Tout ceci circonscrit l’espace tout à fait singulier dans lequel se tiennent la pensée et la pratique intellectuel de Klemperer en tant qu’ « intellectuel juif ». Il est bien un penseur, et de tout premier plan, mais un penseur de terrain – c’est cela qui le définit en propre et éclot, dans le cours de sa vie intellectuelle, tardivement, à l’épreuve de la catastrophe – le Reich hitlérien. Il est bien avant tout et sur le mode le plus paradoxal voire oxymorique qui soit, un membre de la confrérie des « Juifs non-juifs » [29] – mais en tant qu’irréductible et inclassable singularité. Il faut le prendre comme il est, avec ses rugosités, ses points de faiblesse et, surtout, les messages qu’il adresse vers l’avant (nach vorne) – c’est-à-dire qu’il nous adresse – et tout particulièrement ce dont il a été question tout au long de cet article.
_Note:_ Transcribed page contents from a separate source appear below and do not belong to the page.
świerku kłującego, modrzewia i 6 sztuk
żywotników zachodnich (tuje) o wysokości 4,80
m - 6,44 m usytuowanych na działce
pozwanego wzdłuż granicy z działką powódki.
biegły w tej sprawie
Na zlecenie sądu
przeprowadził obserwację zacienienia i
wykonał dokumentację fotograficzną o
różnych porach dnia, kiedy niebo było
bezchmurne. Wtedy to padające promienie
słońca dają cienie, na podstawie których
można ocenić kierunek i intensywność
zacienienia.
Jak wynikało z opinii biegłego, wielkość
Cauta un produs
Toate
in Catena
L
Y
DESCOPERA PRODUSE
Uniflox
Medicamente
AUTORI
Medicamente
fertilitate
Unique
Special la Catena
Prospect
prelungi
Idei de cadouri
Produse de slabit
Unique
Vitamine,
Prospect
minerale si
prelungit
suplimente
Et pour boucler la boucle, enfonçons le clou : ce que montre la réception de Klemperer, oublieuse de la question qui fâche, c’est qu’en France (mais pas seulement), l’aveuglement face au sionisme et à l’Etat d’Israël vient de loin, c’est-à-dire a été soigneusement cultivé, par les élites intellectuelles notamment. Nous en payons le prix, plus que jamais, dans le temps de la destruction de Gaza, qui se trouve être aussi celui de la purification ethnique et de la relance impunie des pratiques génocidaires. C’est bien la chose la plus sombre et désespérante qui soit : ce qui, aujourd’hui, arrive à Gaza, nous exhorte à lire Klemperer au premier degré lorsqu’il dit et redit son accablement à constater les « correspondances » entre le discours nazi et la logomachie sioniste.


Notes

[1] « Quant à moi, je lis tout ce qui me tombe entre les mains », LTI, p. 264.

[2] Mes soldats, op. cit, p. 544, 10/12/1940.
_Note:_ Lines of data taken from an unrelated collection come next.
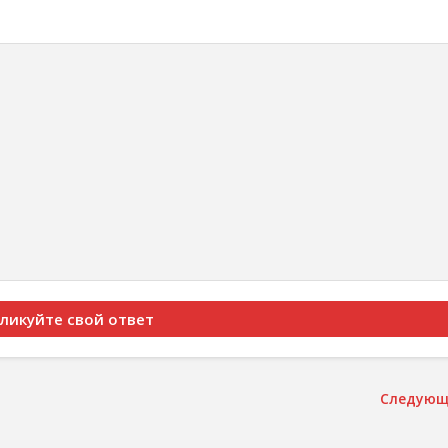
Следующ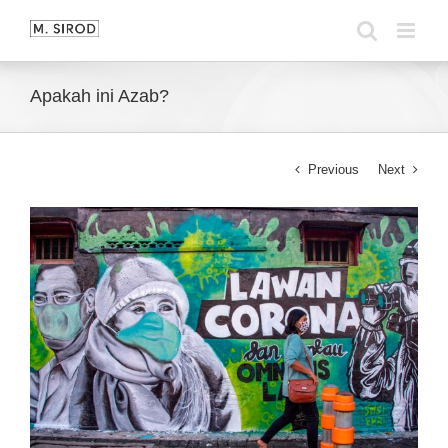
Skip
to
content
Apakah ini Azab?
Previous
Next
View
Larger
Image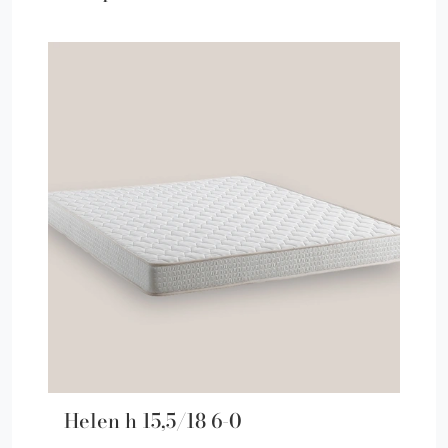
Helen h 15,5/18 6-0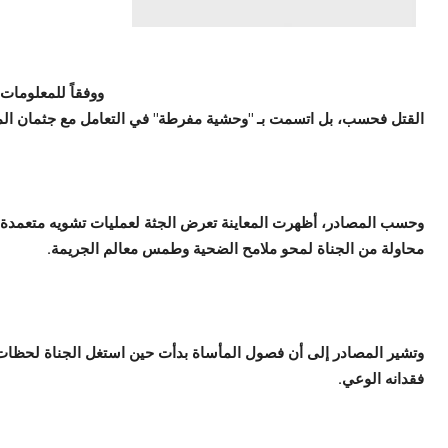
ووفقاً للمعلومات
القتل فحسب، بل اتسمت بـ "وحشية مفرطة" في التعامل مع جثمان الم
وحسب المصادر، أظهرت المعاينة تعرض الجثة لعمليات تشويه متعمدة،
محاولة من الجناة لمحو ملامح الضحية وطمس معالم الجريمة.
وتشير المصادر إلى أن فصول المأساة بدأت حين استغل الجناة لحظات 
فقدانه الوعي.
[3] Je veux témoigner, op. cit., p. 76, 3/05/1942.

[4] Ibid., p. 135, 23/06/1942.

[5] Ibid., p. 47.

[6] LTI, op. cit., p. 367. Mais ce n’est pas lui qui parle ici, dans un dialogue qu’il reconstitue, avec son adversaire sioniste préféré, Seliksohn.

[7] Ibid., p. 368.

[8] Ibid., p. 370.

[9] Ibid., p. 375.

[10] Ibid., p. 375.

[11] Ibid., p. 375.

[12] Ibid., pp. 375-76.

[13] Ibid., p. 376.

[14] Ibid., p. 376.

[15] Ibid., p. 376-77.

[16] Ibid., p. 377.

[17] Ibid., p. 379.

[18] Ibid., p. 380.

[19] Ibid., p. 380.

[20] Ibid., p. 382.

[21] Ibid., p. 384.

[22] Ibid., p. 385.

[23] Georges Didi-Huberman, op. cit., p. 140. Notons au passage que ce benjamisme de rattrapage et attrape-tout, Didi-Huberman l’a en commun avec plus d’un orphelin du « marxisme révolutionnaire » des années 1970 – Daniel Bensaïd, Michaël Löwy, etc. Un benjaminisme ornemental qui est d’autant plus prompt à faire vibrer la corde du messianisme qu’elle se tient en retrait sur la question d’Israël.
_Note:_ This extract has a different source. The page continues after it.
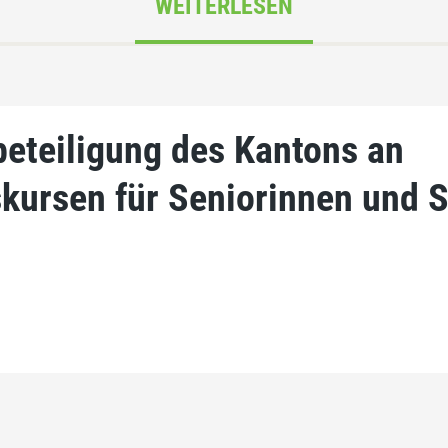
WEITERLESEN
beteiligung des Kantons an
skursen für Seniorinnen und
[24] « Le sang et le sol » (Nde)

[25] En juillet 1942, il relate une conversation avec le Dr Katz qui voit « l’afflux incontrôlé des Juifs de l’Est uniquement avides d’argent » comme un facteur d’aggravation de la situation des Juifs allemands. Il abonde alors dans son sens : « j’ai dit que je serais partisan de mettre en place un examen sur le niveau d’instruction des candidats à l’émigration aujourd’hui » (Je veux témoigner… p. 150, 5/07/1942. Air connu, malheureusement, par les temps qui courent.

[26] C’est le terme qui désigne familièrement, pour les Juifs est-européens, les Juifs allemands assimilés et embourgeoisés, les parvenus germanisés. Cette appellation s’est transportée en Israël. Je me rappelle l’ironie plus qu’apitoyée avec laquelle Sylvia désignait les voisins de palier de ses parents (Wanda et Markus Klingberg,) les Hirsch, une famille de Juifs allemands bien comme il faut, comme des yekes. Une fois devenus israéliens, ces ex-assimilés à la culture et au monde germanique aimaient affecter d’en avoir tout oublié, notamment la langue. Je n’ai pas souvenir que les Hirsch, sachant que je parlais allemand, m’aient jamais adressé la parole dans cette langue – avec ceux qui ne parlaient pas hébreu, la langue de communication, c’était l’anglais.

[27] Je veux témoigner, op.cit., p 781.

[28] Ibid., p. 942.

[29] L’expression est empruntée à Isaac Deutscher (le biographe, entre autres, de Léon Trotsky) et à son essai : Message of the Non-Jewish Jew (1958).